(TASK INPUT)
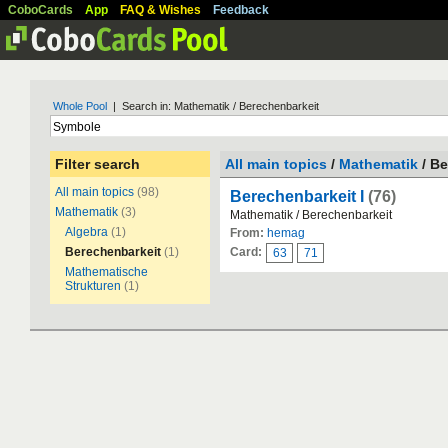
CoboCards
App
FAQ & Wishes
Feedback
Whole Pool
| Search in: Mathematik / Berechenbarkeit
Filter search
All main topics
/
Mathematik
/ Be
All main topics
(98)
Berechenbarkeit I
(76)
Mathematik
(3)
Mathematik / Berechenbarkeit
Algebra
(1)
From:
hemag
Berechenbarkeit
(1)
Card:
63
71
Mathematische
Strukturen
(1)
(End TASK INPUT)
- TRY IT -
Turn the lines of text in the entries above into a numbered list, skipping any blank lines and leaving the pictures out of the answer.

- EXERCISE ANSWER -
1. CoboCards
2. App
3. FAQ & Wishes
4. Feedback
5. Whole Pool
6. | Search in: Mathematik / Berechenbarkeit
7. Filter search
8. All main topics
9. /
10. Mathematik
11. / Be
12. All main topics
13. (98)
14. Berechenbarkeit I
15. (76)
16. Mathematik
17. (3)
18. Mathematik / Berechenbarkeit
19. Algebra
20. (1)
21. From:
22. hemag
23. Berechenbarkeit
24. (1)
25. Card:
26. 63
27. 71
28. Mathematische
29. Strukturen
30. (1)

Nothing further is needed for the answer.